Please copy every line of the entries below word for word, leaving out the pictures.
** BEGIN Raw data **
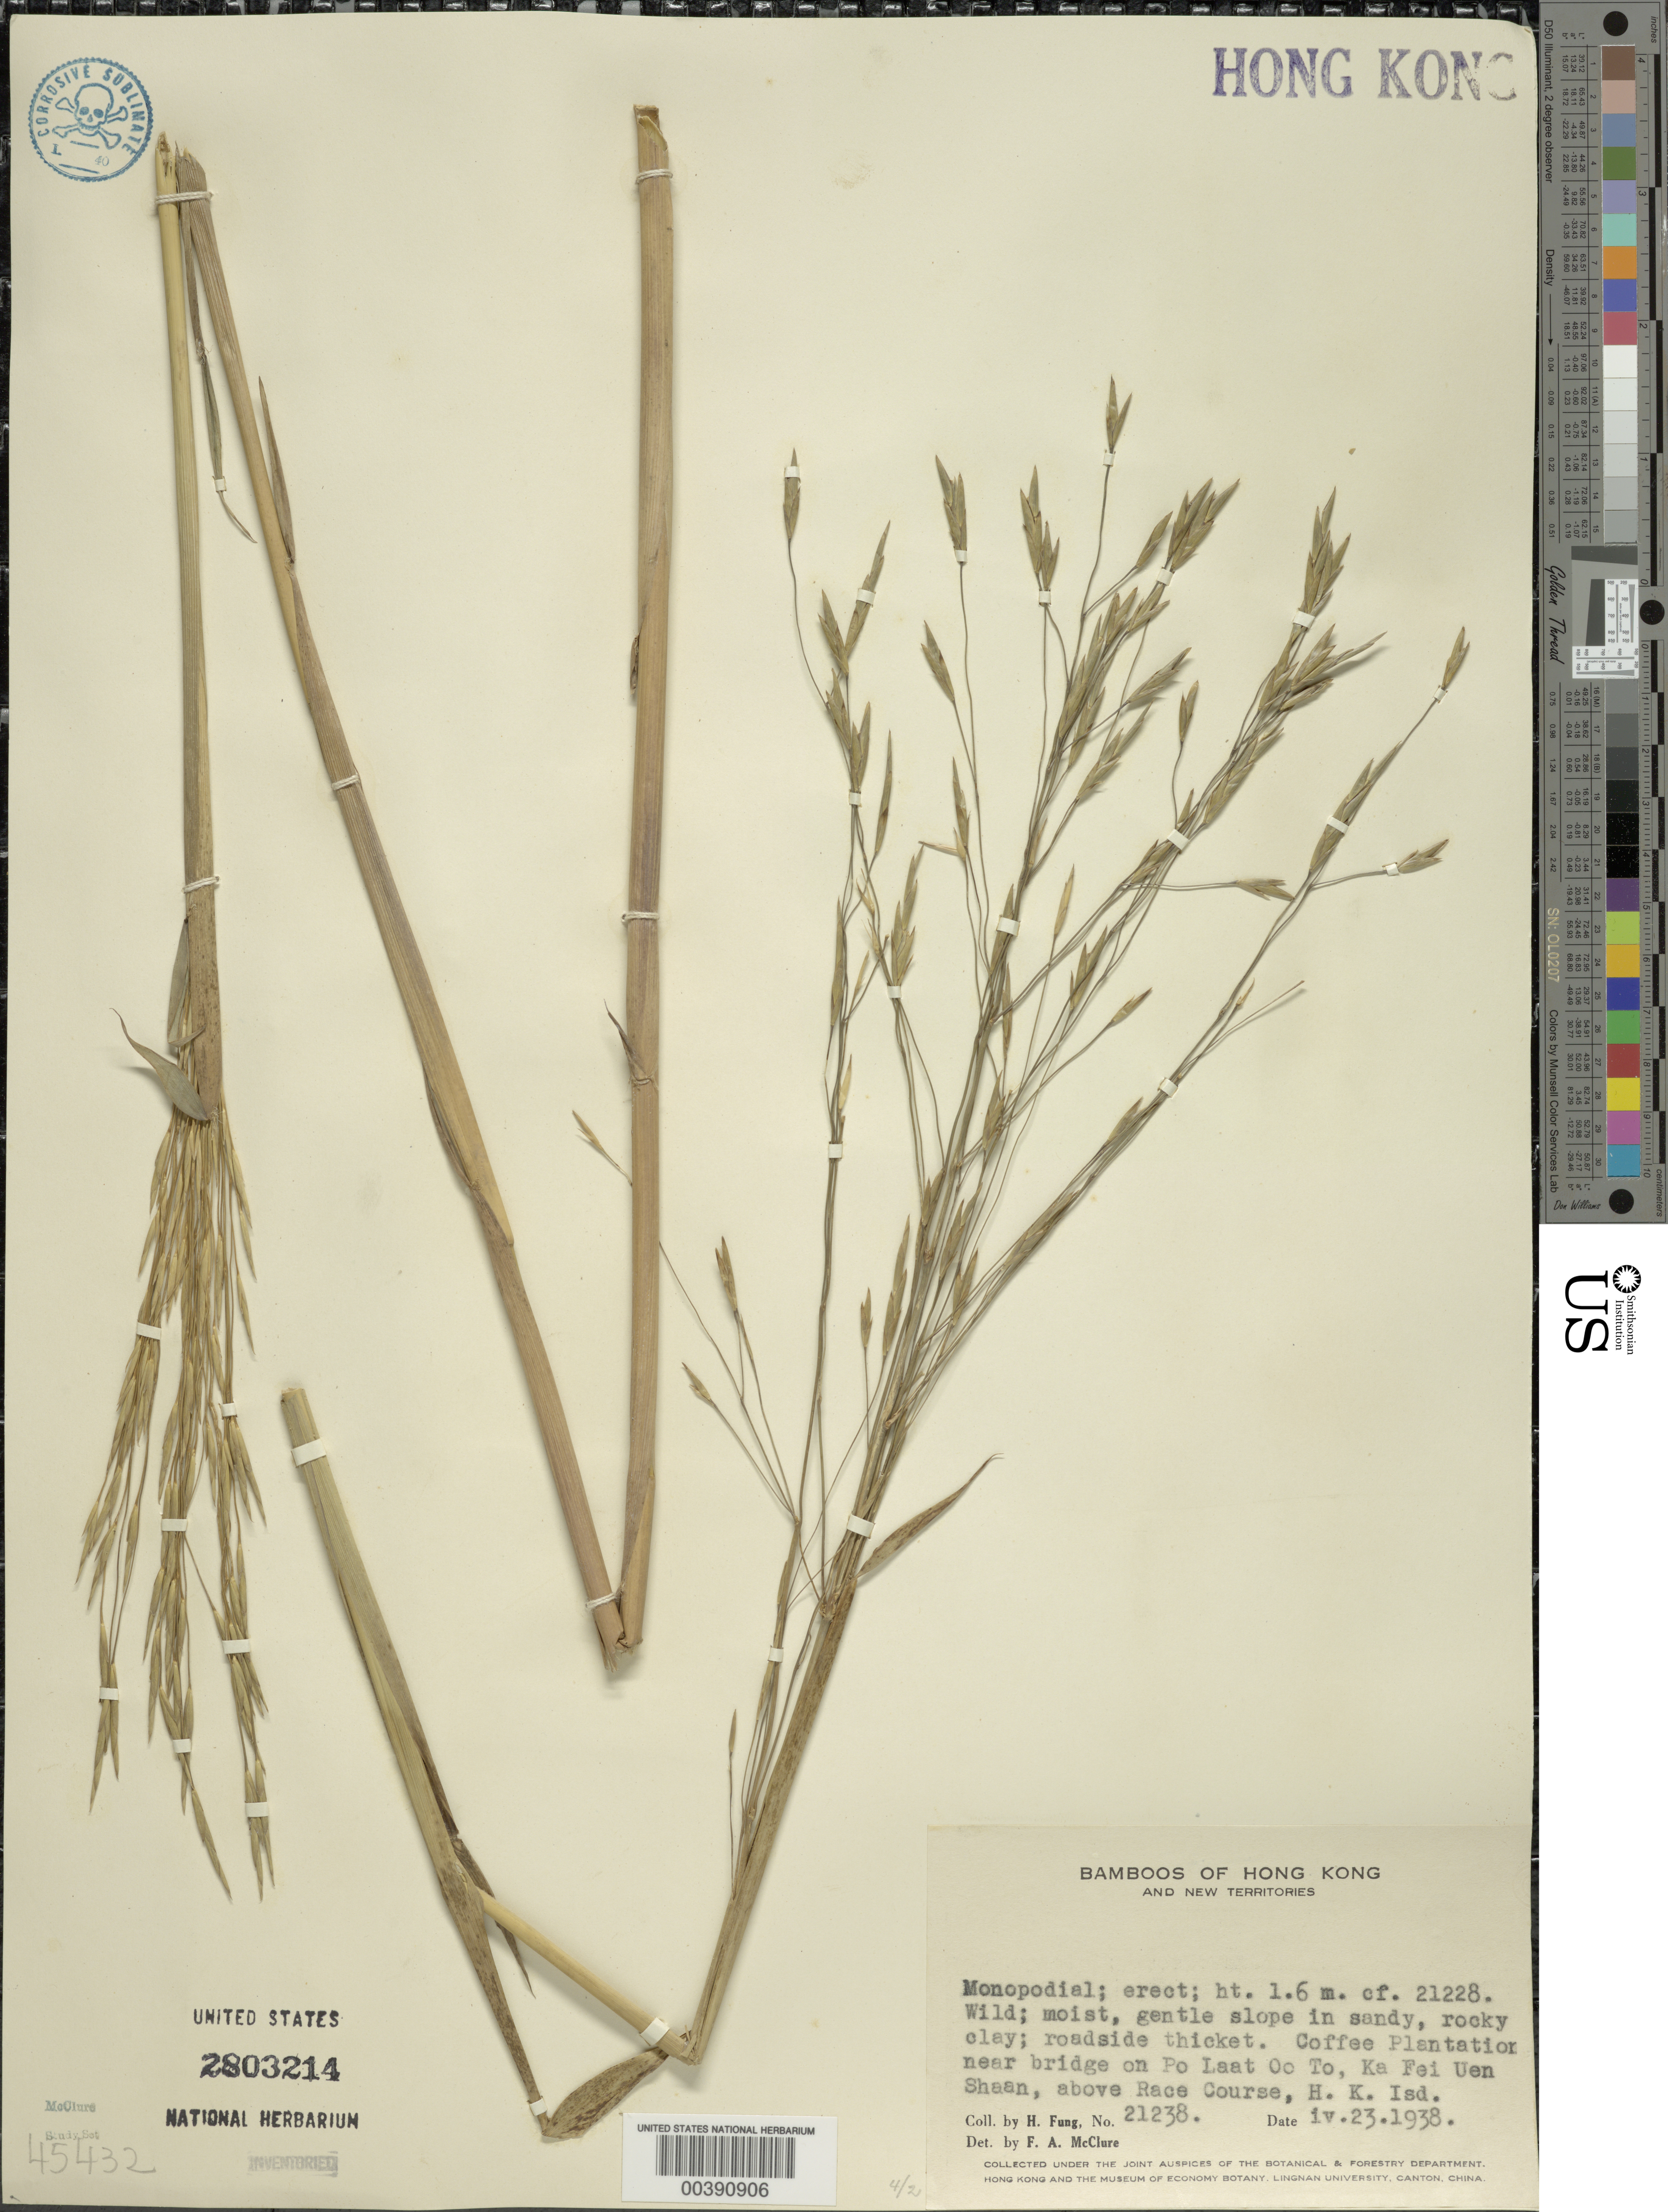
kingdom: Plantae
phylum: Tracheophyta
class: Liliopsida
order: Poales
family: Poaceae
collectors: H. L. Fung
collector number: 21238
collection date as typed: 23 Apr 1938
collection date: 1938-04-23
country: China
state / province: Hong Kong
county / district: New Territories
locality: High i., race course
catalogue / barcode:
** END Raw data **
* _Solution to this exercise_:
kingdom: Plantae
phylum: Tracheophyta
class: Liliopsida
order: Poales
family: Poaceae
collectors: H. L. Fung
collector number: 21238
collection date as typed: 23 Apr 1938
collection date: 1938-04-23
country: China
state / province: Hong Kong
county / district: New Territories
locality: High i., race course
catalogue / barcode:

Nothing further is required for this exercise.